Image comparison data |
Content starts
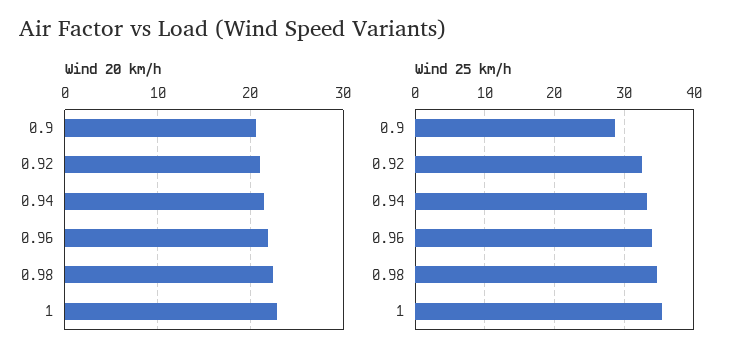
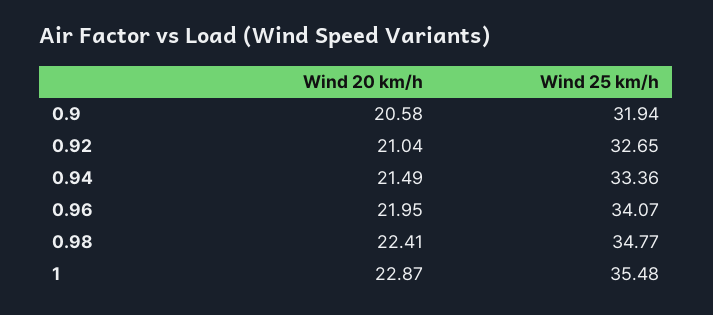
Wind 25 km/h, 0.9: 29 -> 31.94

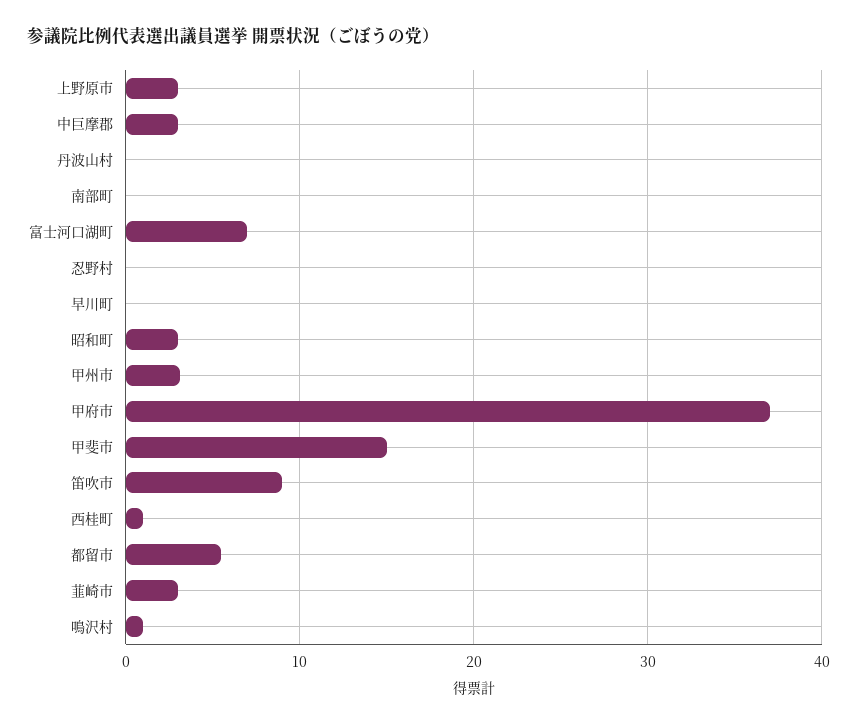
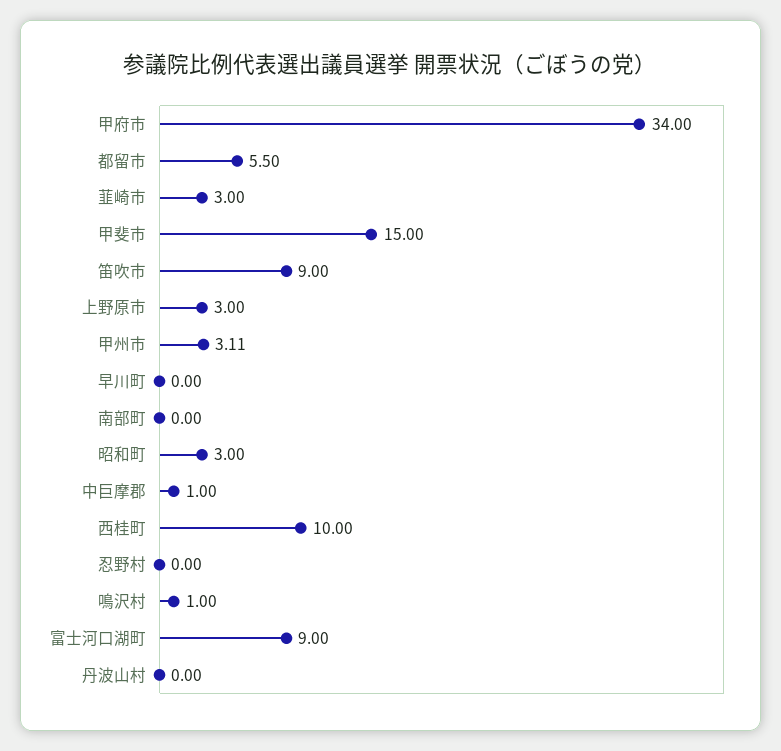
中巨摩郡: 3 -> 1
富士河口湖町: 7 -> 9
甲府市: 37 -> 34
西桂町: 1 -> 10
Content ends
Task to carry out |
Copy all entries exactly; skip pictures.

Answer for this exercise |
Wind 25 km/h, 0.9: 29 -> 31.94

中巨摩郡: 3 -> 1
富士河口湖町: 7 -> 9
甲府市: 37 -> 34
西桂町: 1 -> 10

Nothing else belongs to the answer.